Thursday, September 15, 2011

Idiocracy



2006 film by Mike Judge on the sad state of America 500 years in the future.


Plot Sum:

Extremely average intelligenced dude volunteers for experiment to be freeze-dried and woken up a year later, only to wake up five hundred years later. In this new world, due to government welfare and cheap fast food, the below-average proliferated while the elites merely had one or two children. The human race have devolved themselves to retardation. Its a world full of hillbilly consumerism cliches, in which Carl's Jr. is the only form of food, Costco is as big as a city, and the President is a popular wrestler. Frozen alongside our hero is a prostitute, who defroze at around the same time. In this new world they are geniuses, and together they traverse this wasteland made up of lowest common denominators and save the people from themselves.

Thoughts:


The whole thing runs like an overlong SNL skit, which means the concept is funny, but it gets stale in movie form. SNL's Maya Rudolf starring in the film doesn't help. I'm not entirely sure I approve of the message either. Dysgenics, is it called? That's also known was eugenics, what the Nazis used to justify genocide. The anti-corporate message, though overused, is much more palatable.

Notable Scene:
"Welcome to Costco, I love you."

One of the few scenes I genuinely lol'd at.

TL;DR:
In the future, the whole world becomes dumb and dumber. The end.

Human Traffic



A 1999 film written by Justin Kerrigan, directed by David Buckingham. Five friends let loose one weekend at the local club/rave scene. That's it.

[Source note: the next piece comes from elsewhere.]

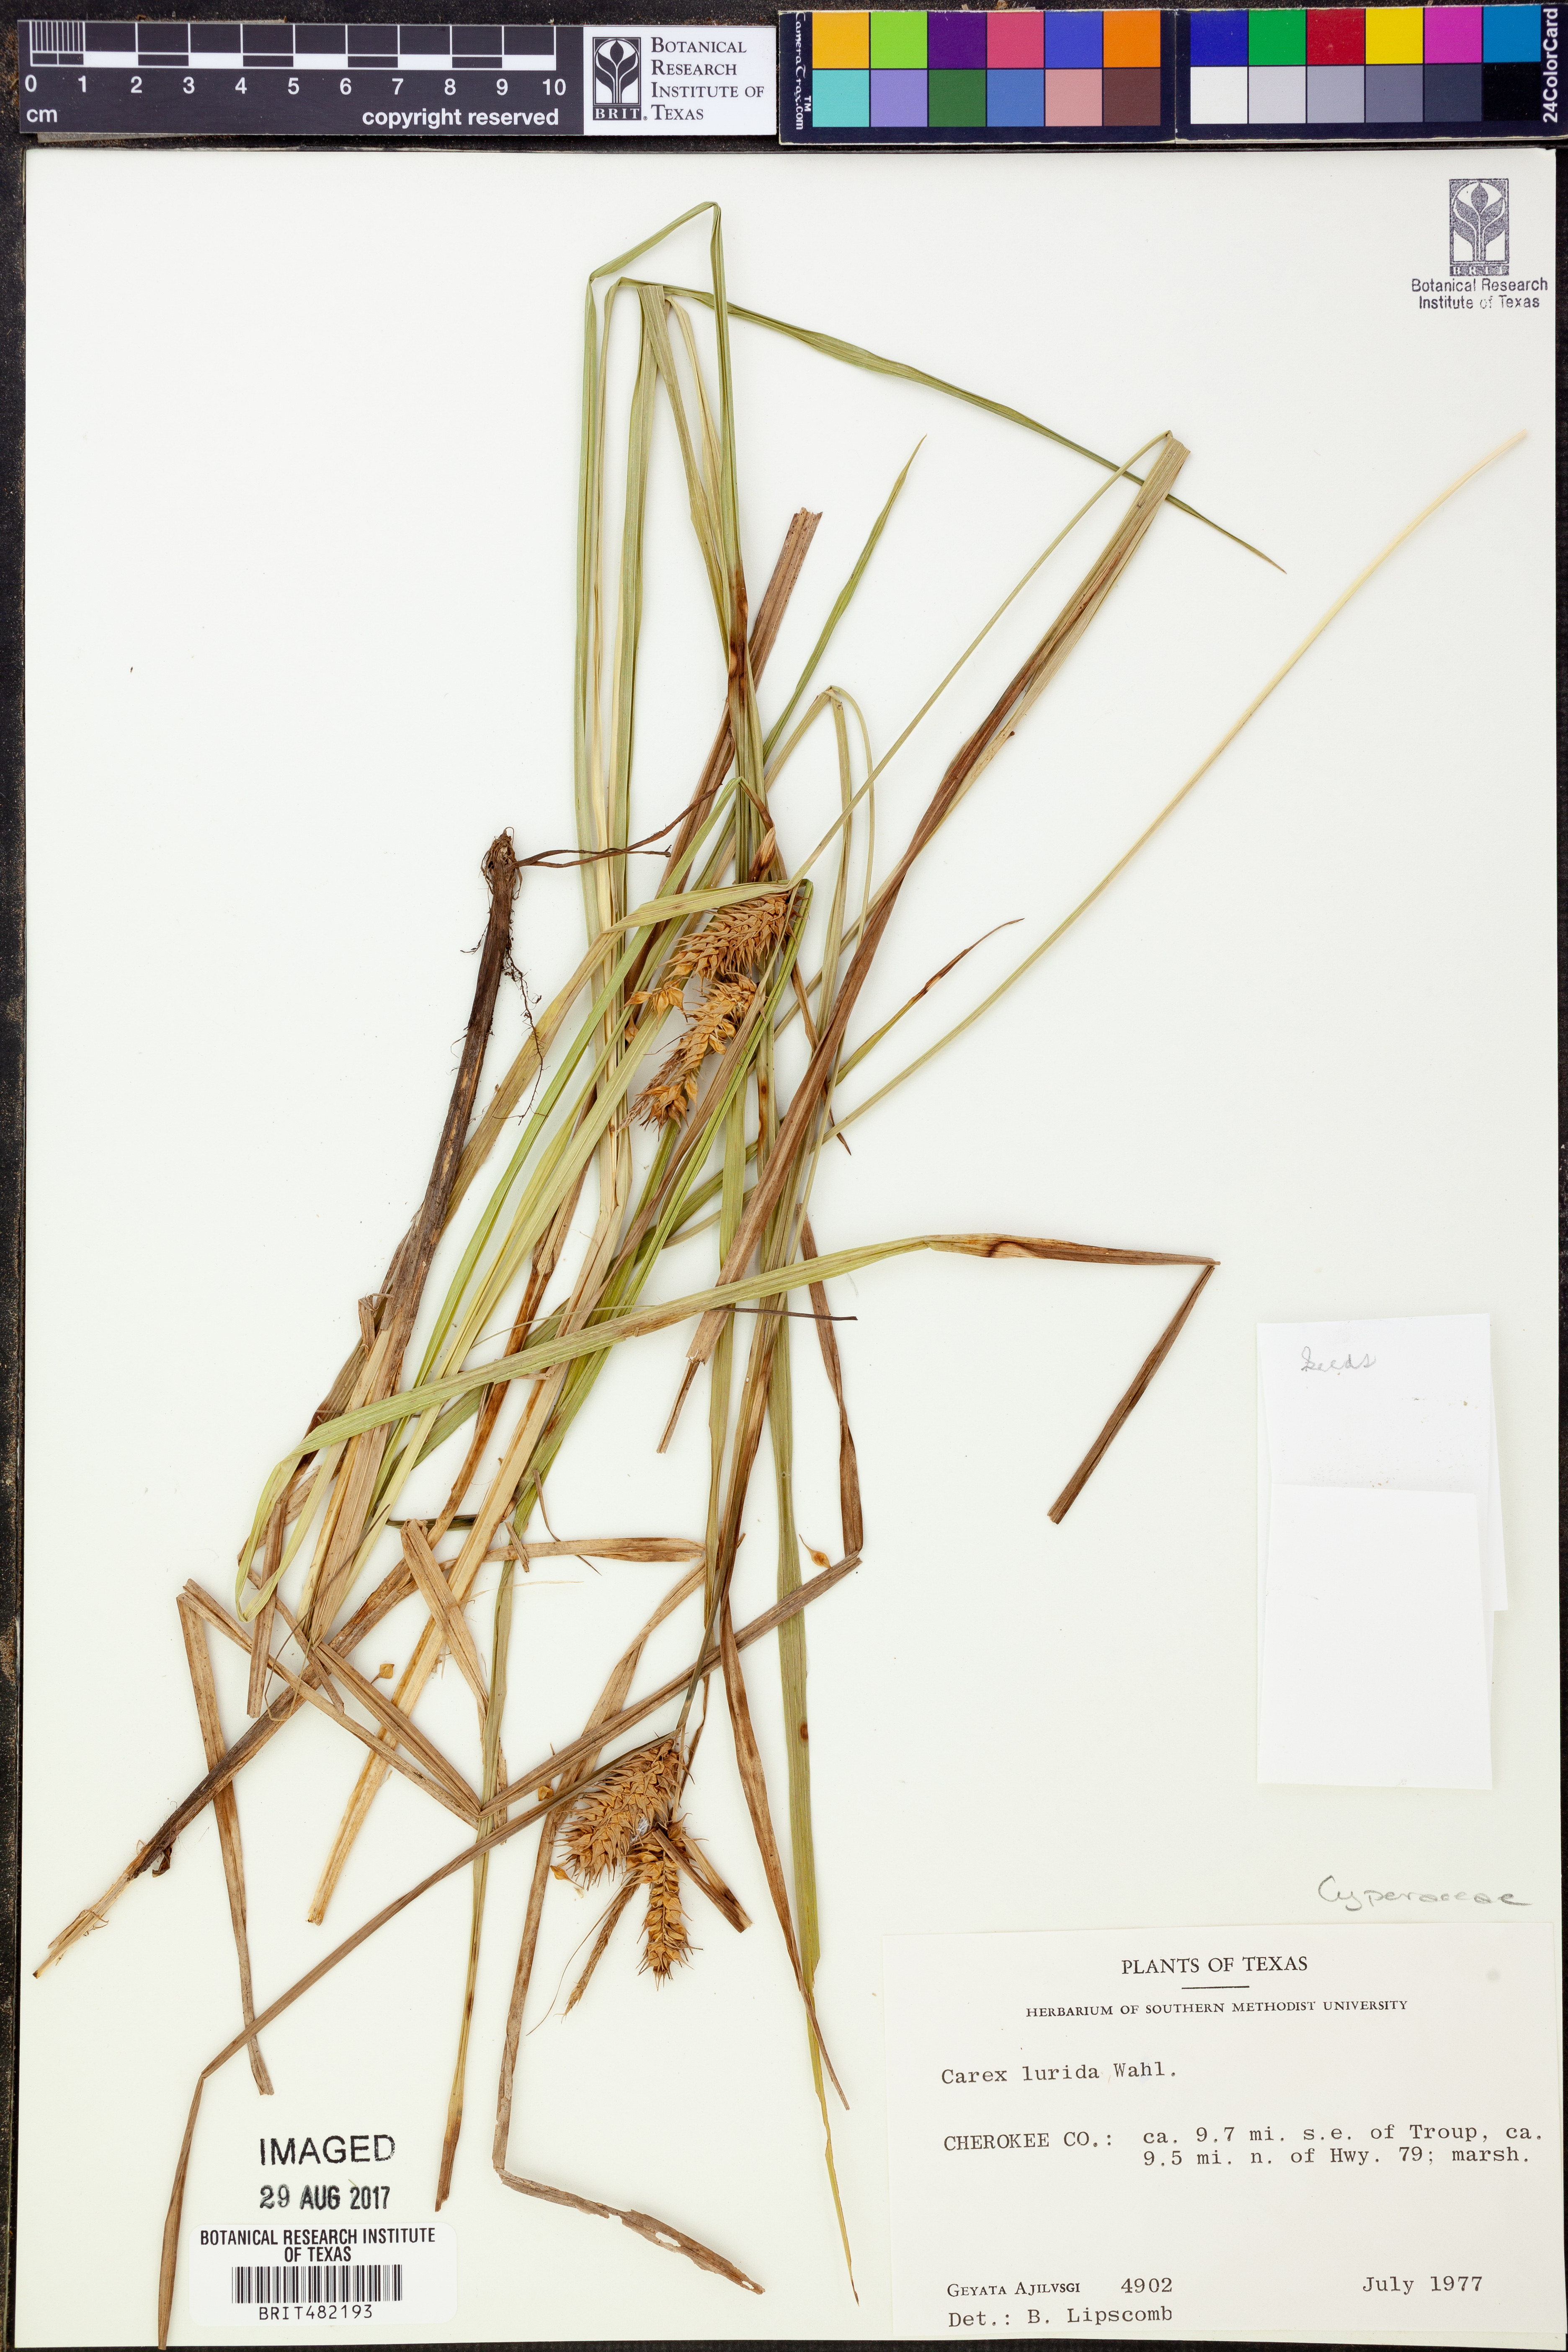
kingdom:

This has quickly proceeded to become one of my favorite films of all time. It runs like a Friends episode, except with drugs, clubs and pubs, and illegal substances that won't go well on prime-time. Its been criticized to have no point, no plot line, no tension or conflict, but I say who cares? Why does every film about drugs need to be moralizing? The only people who don't like this film must have never experienced the unrestrained unity portrayed in it. Its a perfect, heart-felt snapshot of the best of today (or slightly yesterday's) youth subculture. That's all it is, and it doesn't pretend to be anything else. There's no before and afters, no fall-outs or long term effects. It's not an epic. Just because it's momentary doesn't make it unimportant. As Jip says "ultimately, we just want to be happy", and be it happy for a night or a moment, that's all we're chasing after, and its all worth it. Those who know it love it.
Most of all, it has a happy ending. Not all happy endings are effective, but this one is. The temporary but effective escapism is real, The music, the characters, the mood, it stays and stays, and that's an indication of a good film. The fact that what stays is positive, is good, makes it an enjoyable, rewatchable, and therefore a 'favorite' film of mine.

I can rave about it forever (pun, haha) but bottom line is: awesome film that I fell in love with. Jip! Moff! Lulu! Nina! Koop! I've only known them for two hours, seen a brief weekend of their lives, but they feel like old friends. 

So many good things, least of all JOHN SIMMS!

 Awesome Jip

 Cool Cat Koop

 Paranoid Moff

 Pretty Lulu

Sweet Nina

Oh the classic lines, I can quote this movie forever. So many great scenes, set to great music. This film is simply gorgeous!